Former Police Officer Jason Anderson was sentenced to spend five years in jail for the deaths of two Orange teenagers in a June, 2009, car crash.
The sentence imposed Wednesday, Jan. 16, at Milford Superior Court was actually five years for the death of David Servin and another five years for the death of Ashlie Krakowski, for a total of 10 years. Both sentences will be suspended after five years, meaning Anderson must serve five years.
Prison time will be followed by three years probation, during which time court officials want him to spend some volunteer hours talking to young police recruits about the hazards of driving fast.
After being acquitted late last year of manslaughter charges in the deaths, Anderson was found guilty of two counts of misconduct with a motor vehicle and reckless driving.
Wednesday, the day of sentencing, was an emotional day in court as families of the two victims described their losses and the promising young teenagers who were just starting out in the world. Ashlie planned to be a nurse, and David wanted to be a social worker, family members said.
Anderson’s family, too, evoked tears as they pleaded for leniency in the sentencing. His wife, Maria, talked about their 6-year-old son and how the accident has changed his young life. Anderson’s mother described her son as a quiet, hardworking man who is devoted to his family.
Anderson was taken into custody at about 4 p.m., when court proceedings ended. He could soon be free on a $50,000 surety bond, perhaps even later today, while his Attorney Hugh Keefe pursues an appeal.
The charges and sentencing stem from an accident in the early morning hours of June 13, 2009, when Anderson’s cruiser struck the vehicle driven by Servin at the intersection of the Boston Post Road and Dogwood Road.
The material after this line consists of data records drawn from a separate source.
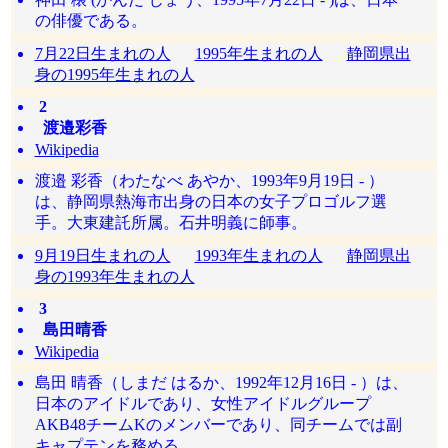
の俳優である。
7月22日生まれの人
1995年生まれの人
静岡県出
身の1995年生まれの人
2
渡邉彩香
Wikipedia
渡邉 彩香（わたなべ あやか、1993年9月19日 - ）
は、静岡県熱海市出身の日本の女子プロゴルフ選
手。大東建託所属。石井明義に師事。
9月19日生まれの人
1993年生まれの人
静岡県出
身の1993年生まれの人
3
島田晴香
Wikipedia
島田 晴香（しまだ はるか、1992年12月16日 - ）は、
日本のアイドルであり、女性アイドルグループ
AKB48チームKのメンバーであり、同チームでは副
キャプテンを務める。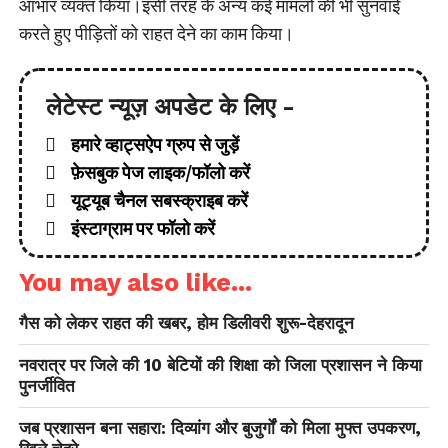
आभार व्यक्त किया।इसी तरह के अन्य कई मामलों की भी सुनवाई
करते हुए पीड़ितों को राहत देने का काम किया।
लेटेस्ट न्यूज़ अपडेट के लिए -
हमारे व्हाट्सऐप ग्रुप से जुड़ें
फ़ेसबुक पेज लाइक/फॉलो करें
यूट्यूब चैनल सबस्क्राइब करें
इंस्टाग्राम पर फॉलो करें
You may also like...
गैस को लेकर राहत की खबर, होम डिलीवरी शुरू-देहरादून
नवरात्र पर जिले की 10 बेटियों की शिक्षा को जिला प्रशासन ने किया
पुनर्जीवित
जब प्रशासन बना सहारा: दिव्यांग और बुजुर्गों को मिला मुफ्त उपकरण,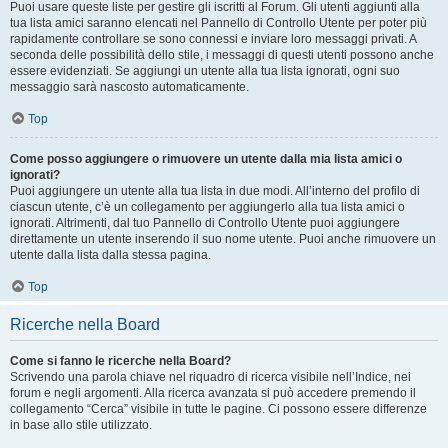
Puoi usare queste liste per gestire gli iscritti al Forum. Gli utenti aggiunti alla
tua lista amici saranno elencati nel Pannello di Controllo Utente per poter più
rapidamente controllare se sono connessi e inviare loro messaggi privati. A
seconda delle possibilità dello stile, i messaggi di questi utenti possono anche
essere evidenziati. Se aggiungi un utente alla tua lista ignorati, ogni suo
messaggio sarà nascosto automaticamente.
Top
Come posso aggiungere o rimuovere un utente dalla mia lista amici o
ignorati?
Puoi aggiungere un utente alla tua lista in due modi. All’interno del profilo di
ciascun utente, c’è un collegamento per aggiungerlo alla tua lista amici o
ignorati. Altrimenti, dal tuo Pannello di Controllo Utente puoi aggiungere
direttamente un utente inserendo il suo nome utente. Puoi anche rimuovere un
utente dalla lista dalla stessa pagina.
Top
Ricerche nella Board
Come si fanno le ricerche nella Board?
Scrivendo una parola chiave nel riquadro di ricerca visibile nell’Indice, nei
forum e negli argomenti. Alla ricerca avanzata si può accedere premendo il
collegamento “Cerca” visibile in tutte le pagine. Ci possono essere differenze
in base allo stile utilizzato.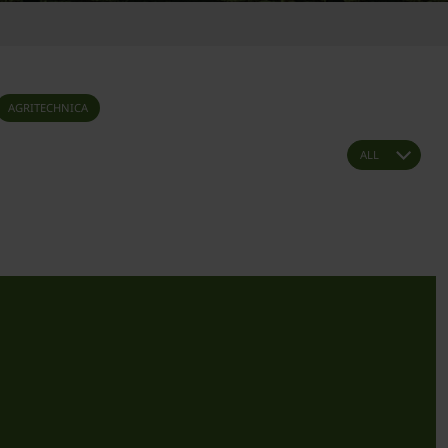
AGRITECHNICA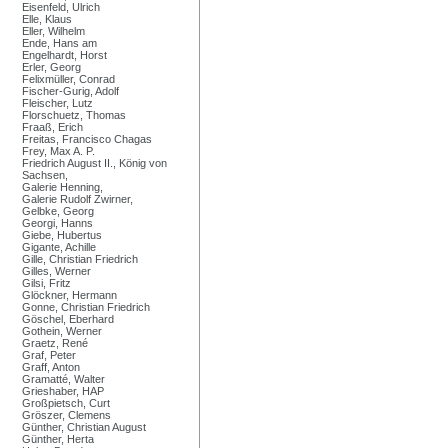
Eisenfeld, Ulrich
Elle, Klaus
Eller, Wilhelm
Ende, Hans am
Engelhardt, Horst
Erler, Georg
Felixmüller, Conrad
Fischer-Gurig, Adolf
Fleischer, Lutz
Florschuetz, Thomas
Fraaß, Erich
Freitas, Francisco Chagas
Frey, Max A. P.
Friedrich August II., König von
Sachsen,
Galerie Henning,
Galerie Rudolf Zwirner,
Gelbke, Georg
Georgi, Hanns
Giebe, Hubertus
Gigante, Achille
Gille, Christian Friedrich
Gilles, Werner
Gilsi, Fritz
Glöckner, Hermann
Gonne, Christian Friedrich
Göschel, Eberhard
Gothein, Werner
Graetz, René
Graf, Peter
Graff, Anton
Gramatté, Walter
Grieshaber, HAP
Großpietsch, Curt
Gröszer, Clemens
Günther, Christian August
Günther, Herta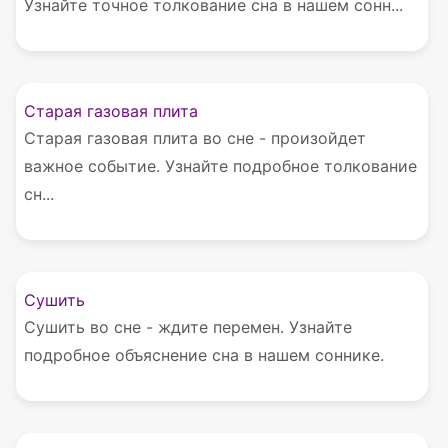
Узнайте точное толкование сна в нашем сонн...
Старая газовая плита
Старая газовая плита во сне - произойдет
важное событие. Узнайте подробное толкование
сн...
Сушить
Сушить во сне - ждите перемен. Узнайте
подробное объяснение сна в нашем соннике.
The police car was going 94 miles per hour just before the crash, according to footage from a dashboard camera.
Anderson was returning from a mutual aid call in West Haven when his cruiser struck the other car and killed the two teenagers.
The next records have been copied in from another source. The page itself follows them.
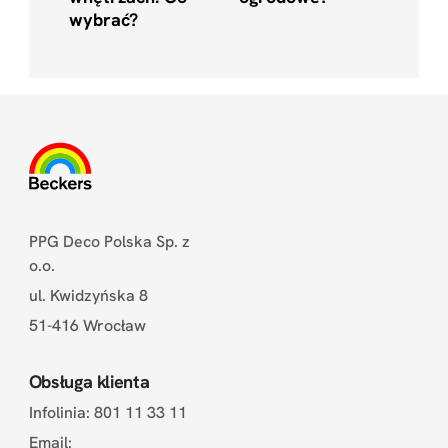
wybrać?
PPG Deco Polska Sp. z
o.o.
ul. Kwidzyńska 8
51-416 Wrocław
Obsługa klienta
Infolinia: 801 11 33 11
Email: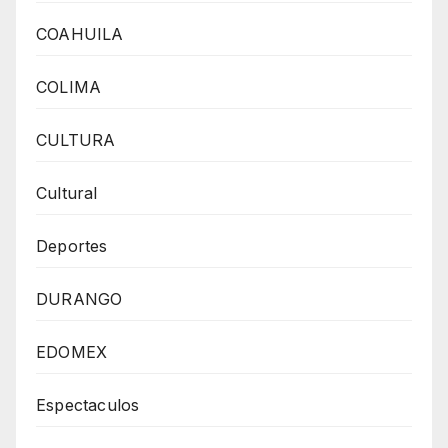
COAHUILA
COLIMA
CULTURA
Cultural
Deportes
DURANGO
EDOMEX
Espectaculos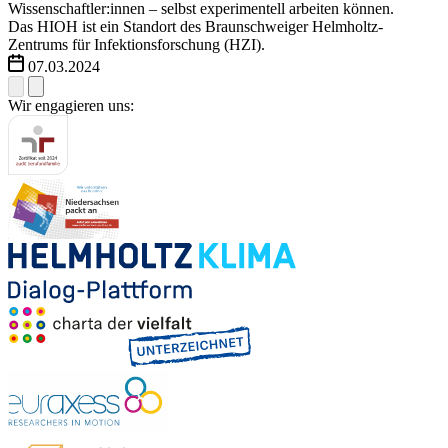
Wissenschaftler:innen – selbst experimentell arbeiten können.
Das HIOH ist ein Standort des Braunschweiger Helmholtz-
Zentrums für Infektionsforschung (HZI).
07.03.2024
Wir engagieren uns: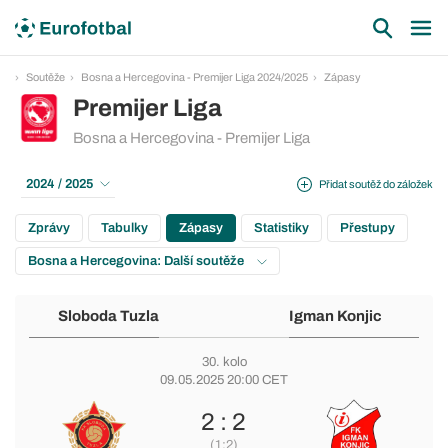
Soutěže
Bosna a Hercegovina - Premijer Liga 2024/2025
Zápasy
Premijer Liga
Bosna a Hercegovina - Premijer Liga
2024 / 2025
Přidat soutěž do záložek
Zprávy
Tabulky
Zápasy
Statistiky
Přestupy
Bosna a Hercegovina: Další soutěže
Sloboda Tuzla
Igman Konjic
30. kolo
09.05.2025 20:00 CET
2 : 2
(1:2)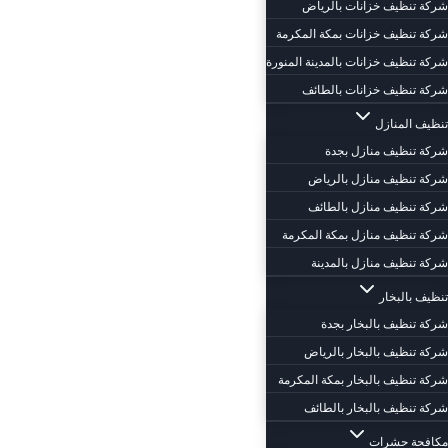
شركة تنظيف خزانات بالرياض
شركة تنظيف خزانات بمكة المكرمة
شركة تنظيف خزانات بالمدينة المنورة
شركة تنظيف خزانات بالطائف
تنظيف المنازل
شركة تنظيف منازل بجدة
شركة تنظيف منازل بالرياض
شركة تنظيف منازل بالطائف
شركة تنظيف منازل بمكة المكرمة
شركة تنظيف منازل بالمدينة
تنظيف بالبخار
شركة تنظيف بالبخار بجدة
شركة تنظيف بالبخار بالرياض
شركة تنظيف بالبخار بمكة المكرمة
شركة تنظيف بالبخار بالطائف
مكافحة حشرات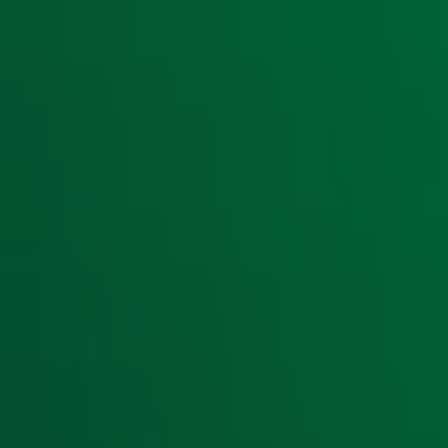
Foto: ANP
Door
Redactie
Ontvang onze nieuwsbrief
Meld je aan voor de nieuwsbrief van Radio 10 en blijf op d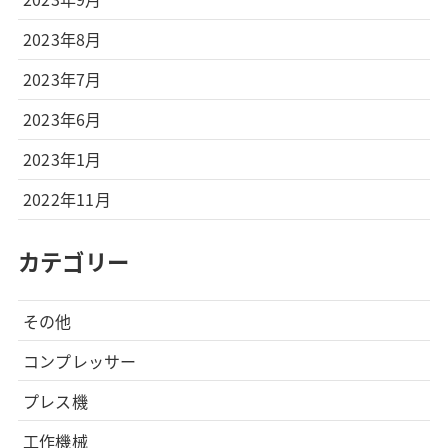
2023年8月
2023年7月
2023年6月
2023年1月
2022年11月
カテゴリー
その他
コンプレッサー
プレス機
工作機械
The case drew attention not only because of the tragic nature of the accident, but also because of some confusion on the part of the jury during the trial.
In a first attempt at a verdict, the jury answered yes to a special question posed by the defense as to whether Servin’s conduct constituted an “intervening cause.” The question — called a special interrogatory — threw a monkey wrench into the process.
The jury initially said yes to the intervening cause, then went on to find Anderson guilty of misconduct in Krakowski’s case and negligent homicide in Servin’s case.
The judge said she could not accept the verdict, and that the jury’s findings were inconsistent. If it found Servin’s actions to have contributed to the accident, it could not convict Anderson of a crime.
The judge tasked the jury with clarifying its intentions.
Later, the jury said no to the question of intervening cause and found Anderson guilty of misconduct.
Keefe said the confusion over the special interrogatory will be the basis for his court appeal. An appeal, he said, could take a year and a half.